Well. Actually. Maybe that whole "nothing wrong ever" thing was an exaggeration—there was that one time last month when I lied to Mr. Olsen, my biology teacher, and told him that I didn't get to my homework because there was an unexpected distant family death, and I was too sad to work on it. I mean, there was a distant family death, but it was some fourth aunt I'd never met, and I didn't get to my homework because after the funeral I wanted to hang out with Mariana, my best friend. And last week I asked to go to the nurse's office in gym class due to cramps, but I actually just didn't feel like getting changed out of my super cute, limited edition faux-leather Nine West ankle boots only to get hit in the head with a volleyball. And now that I think about it, yesterday I told this snot-faced girl in my class, Emma Taylor, AKA my arch-nemesis since the beginning of time, that I hope she flunks out of school so I never have to see her ugly face again, but I only said it because she was being mean to Mariana. I was protecting a victim of her cruelty.

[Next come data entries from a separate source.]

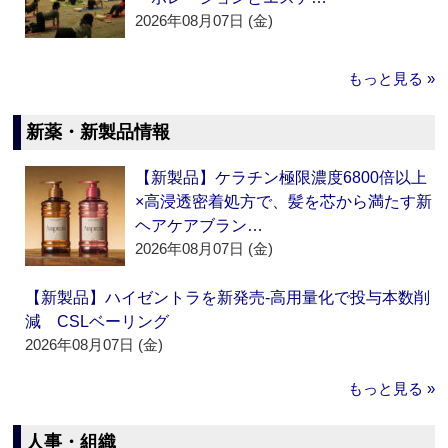
2026年08月07日 (金)
もっと見る »
新薬・新製品情報
【新製品】ケラチン極限濃度6800倍以上
×高浸透密着処方で、髪を芯から満たす新
ヘアケアブラン…
2026年08月07日 (金)
【新製品】ハイゼントラを新発売‐高用量化で投与本数削
減 CSLベーリング
2026年08月07日 (金)
もっと見る »
人事・組織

Emma probably snitched on me like the baby she is, just happening to leave out the part where she knocked all of Mariana's books to the ground and told her that she was fat (a word that Mariana and I know isn't supposed to be negative, but it was the connotation that stung. I guess Emma never got the body-inclusivity memo). It's completely Emma's fault I'm sitting in this rock-solid chair. At least my new Maje tweed skirt won't wrinkle (best thing about tweed: wrinkle-proof).
Some middle schooler just came into the office and blew their nose right in my face. God. Sometimes, I hate my life. I hate math tests, which are totally unnecessary, because, hello, calculators. I hate being called to the principal's office for no reason. Most of all, I hate that my one true love, this completely amazing junior with shiny, swooping hair named Beau Johnson, asked Emma Taylor to the winter formal and not me.
I don't even know why she hates me so much. Sure, I'm a freak. I don't play sports or do well in school or have more than two friends, but I'm not hateable. I don't disrupt class or get extra homework for the whole grade. Mostly, I fail math class and feed my cat. What's so hateable about that?
And, like, sure, I'm mean to her sometimes, but that's just because somebody has to tell her when she's being a complete snob. I never even initiate conversations (okay, fine, arguments) with her.
Dr. Garcia just called me into her office. Ugh. I hope I don't get detention. More updates later.